Costa d’Amalfi DOC Furore Bianco Fiorduva – MARISA CUOMO
La degustazione di tre annate – riproposta tre anni dopo – del Fiorduva di Marisa Cuomo si è rivelata utilissima per fare un po’ di chiarezza sull’eterno confronto tra apparenza e realtà, tra il fumo e l’arrosto per intenderci meglio. Eh si, perché ci sono vini che nella loro essenza sono una cosa ma, a prima vista (olfatto, gusto..), sembrano un’altra.
Il Fiorduva – ricavato dal mix delle uve Fenile, Ginestra e Ripoli raccolte surmature – ha un indiscusso successo, piace a molti, se non a tutti, e sa come farsi piacere: figlio di una tecnica irreprensibile, presenta un ampio repertorio di profumi esotici, un pizzico ben calibrato di dolcezza sul palato che provoca una piacevolezza immediata o che, almeno, non può risultare sgradevole a nessuno. Insomma, “funziona” e provoca una domanda inevitabile: che gli vuoi dire a un vino del genere?
E invece qualche critica riesce ad attirarla. Troppo preciso, calcolato, “perfettino”, “ammiccante”, manca di spontaneità e via dicendo.
È inutile negare che qualche interrogativo sulla reale complessità, sul carattere (varietale e territoriale o, almeno, uno dei due) e anche sulla tenuta nel tempo alla fine è giustificato porselo, anche in considerazione degli effetti delle scelte di surmaturazione. Lo so, sono un po’ “palloso”, non esistono in fondo stili o forme non suscettibili di essere criticate, un punto debole, o presunto tale, al quale attaccarsi si trova sempre.

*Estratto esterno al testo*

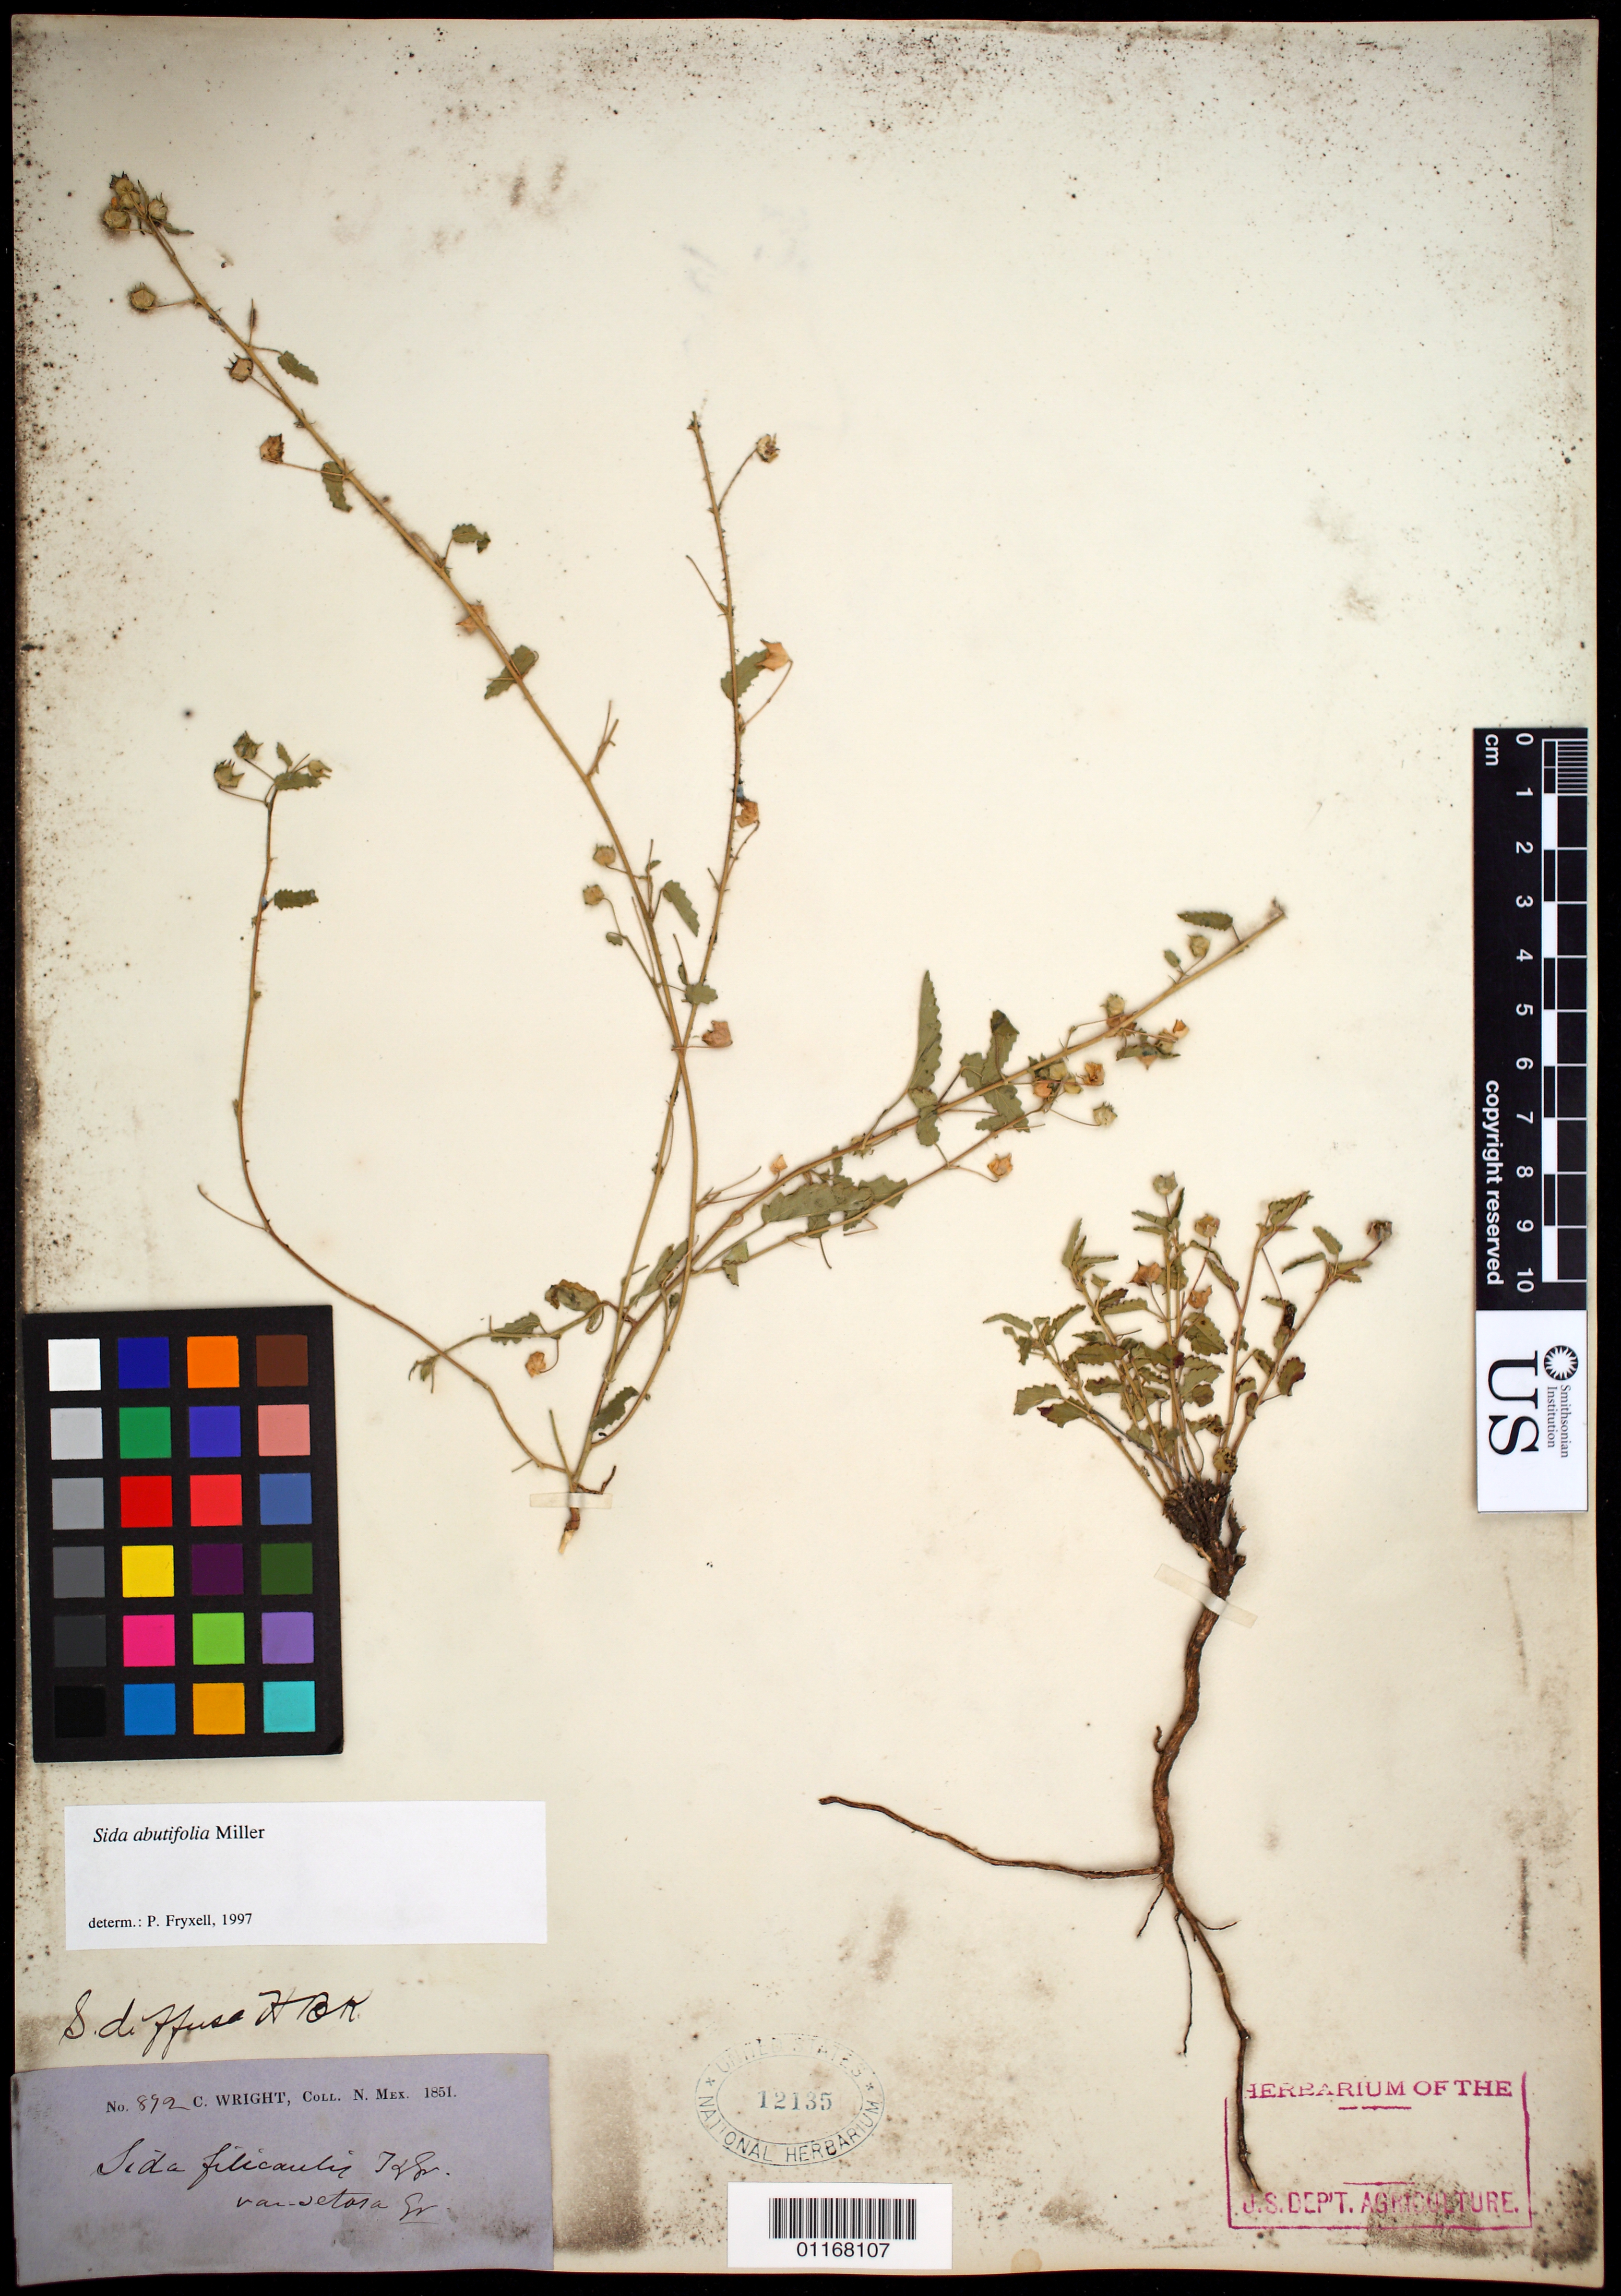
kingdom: Plantae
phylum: Tracheophyta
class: Magnoliopsida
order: Malvales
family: Malvaceae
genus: Sida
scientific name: Sida abutilifolia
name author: Mill.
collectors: C. Wright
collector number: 872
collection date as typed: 1851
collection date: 1851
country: United States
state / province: New Mexico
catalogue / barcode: US 12135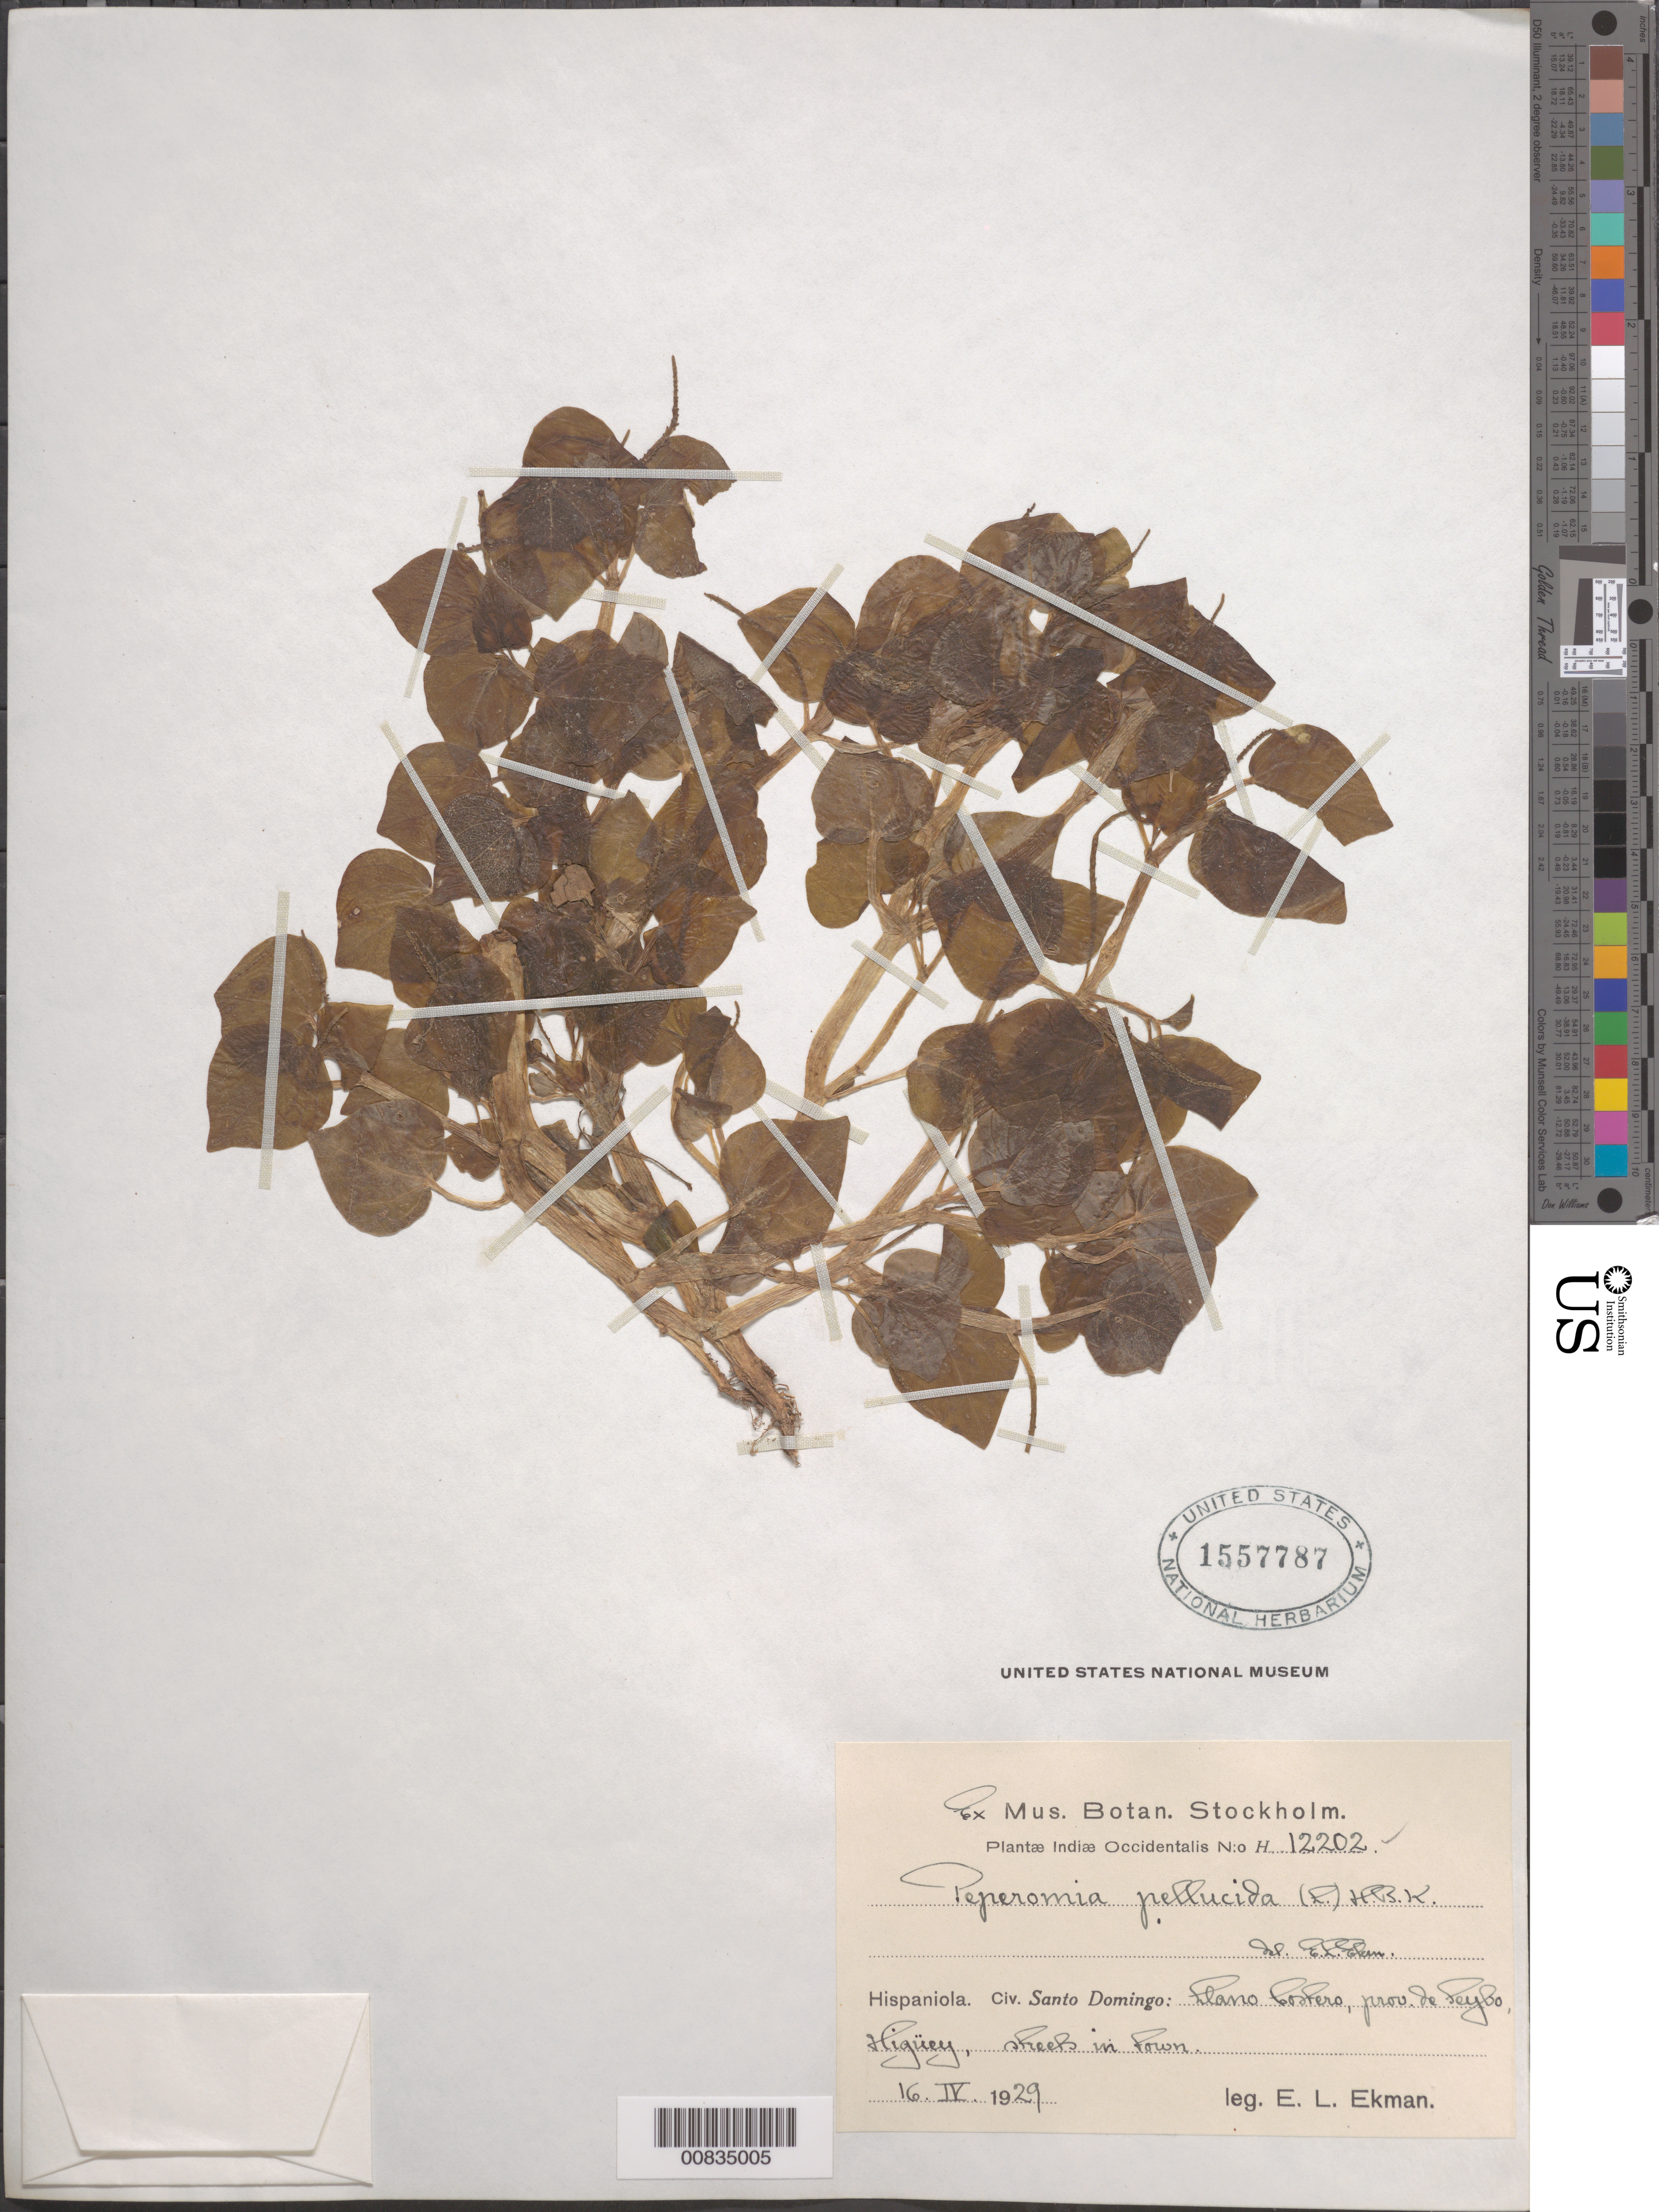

Però gli assaggi a distanza di tempo, seguiti tre anni dopo da un’ulteriore replica, qualcosa di risolutivo in più riescono a trasmetterla e, dopo varie prove, posso concludere che il metodo applicato ha ragione di essere.
Ovvero, nel caso specifico, debbo riconoscere che, azzerando dubbi e interrogativi, il Fiorduva ha superato il test con una disinvoltura che, sinceramente, non mi sarei atteso.